Something doesn’t feel right to her. Maggie knows she’s not supposed to, but she looks down at the bundle resting in her lap and slides her thumbnail under the corner of the paper wrapping.

She inspects the tiny opening she’s made, shifting the package this way and that in the dim light, but she’s unable to determine the contents.

Maggie bites her lower lip. If she does this, if she opens the package, sees what’s inside, there will be no going back.

She knows that. She’ll no longer be able to pretend that she doesn’t know what Dean has gotten himself involved in.

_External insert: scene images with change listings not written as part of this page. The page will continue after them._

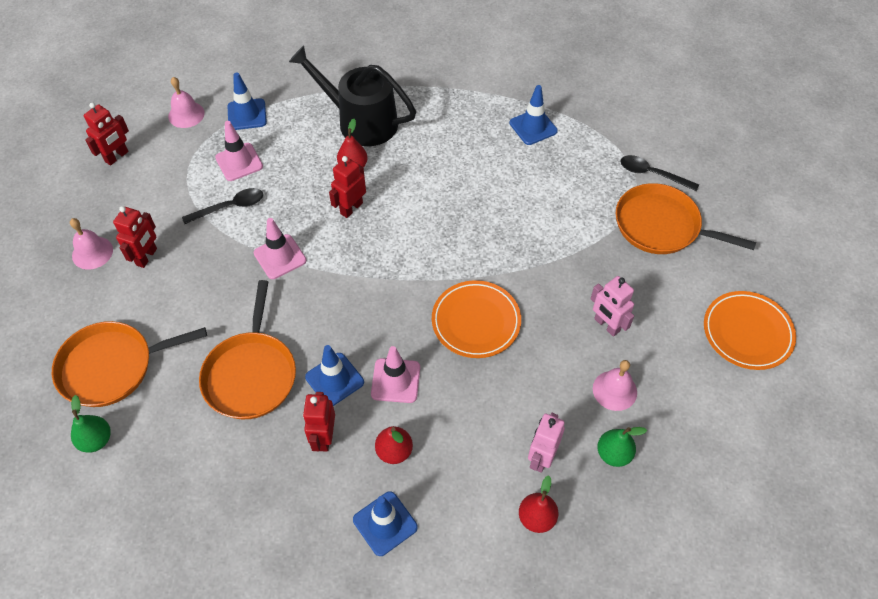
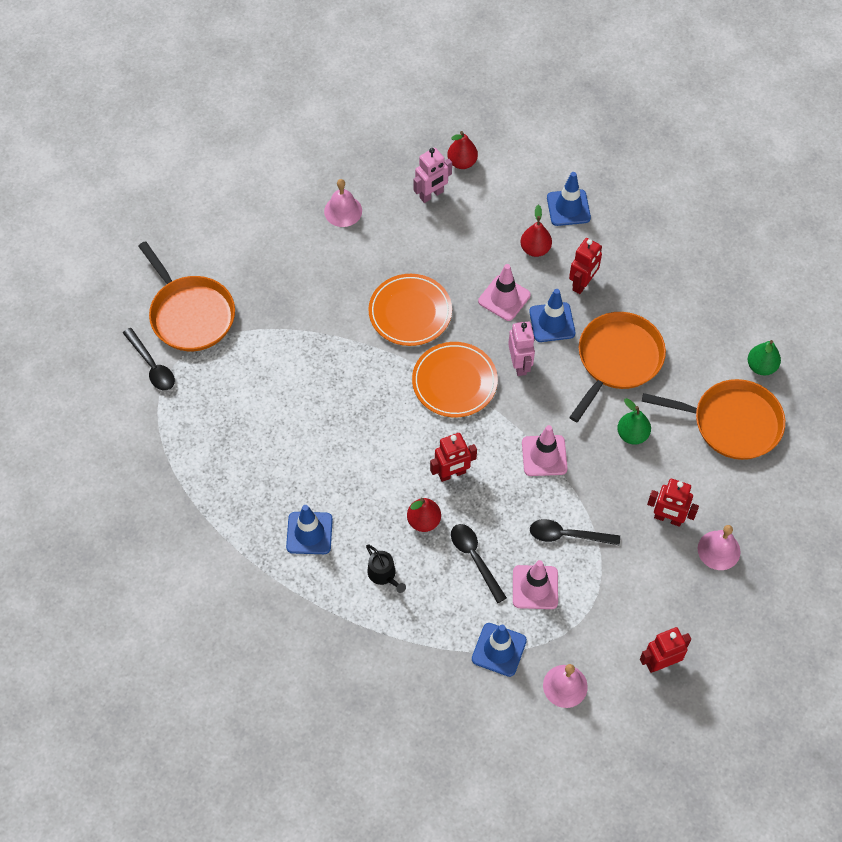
camera: 150 degrees left, 5 degrees up
(147, 257) = (668, 518): red robot -> red robot turned 120 degrees counterclockwise
(297, 160) = (475, 559): none -> black spoon
(361, 121) = (383, 574): black watering can -> black watering can, size x0.40
(533, 127) = (217, 475): blue traffic cone -> blue traffic cone (309, 533)
(606, 325) = (309, 258): pink robot -> pink robot (519, 364)
(613, 454) = (379, 173): green pear -> green pear (632, 434)
(747, 332) = (207, 200): orange plate -> orange plate (454, 382)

But it’s not just Dean, is it? Maggie is the one sitting in this car, idling in the shadows between the streetlights.

She is the one who is expected to take the risk of stepping out into the dark night and leaving this unknown package in the hiding spot Dean has directed her to.

Whatever Dean is up to, he’s dragged Maggie into it too.

And she deserves to know what he’s gotten her involved in.

Swallowing hard, Maggie unwraps the parcel.

In her hands is a bundle of tiny bags, some filled with a familiar white powder, others unmarked pills.

Drugs. Dean is dealing drugs. A lot of them, by the looks of things.

A small voice in the back of Maggie’s mind reminds her that she already knew this.

That she would have seen the truth if only she’d wanted to see it sooner.

But she pushes it aside. She needs to do something.

She’s sitting in her car mere yards away from where her employers live with enough drugs to send her to prison for a very long time.

Maggie shifts her car into drive; turns out of the familiar cul-de-sac. She can’t do this. She can’t bring this poison onto the block where Lila and Carter live, to the neighborhood where they visit the playground and go for ice cream.

Maggie drives down Main Street with its cafés, its florist shops and bakeries.

She stops at a red light, and out of the corner of her eye, she watches a police car pull up silently beside her.

Maggie feels her palms slick with sweat on the steering wheel, her heart thudding violently in her chest. She looks straight ahead, willing her eyes not to slide down to the package on the passenger seat beside her.

She could be arrested. Her freedom, the little apartment, the sunny-yellow walls, had been so close, but now the image starts to melt before her eyes, a snowflake held in her palm.

After what feels like an eternity, the light turns green.

The police cruiser pulls ahead of Maggie’s car, turns down a side street a little farther down the road.

Maggie’s shoulders sag with relief, but she’s not out of the woods yet.

She can’t take the risk of driving around with drugs in her car, and she can’t go home to Dean and tell him that she didn’t make the delivery. There’s no way out of this.

But maybe… Maggie turns off Main Street and drives through winding side roads until she no longer recognizes the street names.

On a lonely stretch of pavement, she comes across an abandoned gas station and quickly pulls into the dark parking lot.

Heart racing, she gets out and scans the area cautiously until she’s certain that no one is around, then she creeps through the deserted lot toward a long-forgotten dumpster rusting in the far corner.

She stashes the drugs behind it, covers them with a mound of fallen leaves.

She’ll tell Dean that she left the drugs exactly where he’d instructed.

And if something goes wrong, she can always come back here and get them. Dean will never have to know.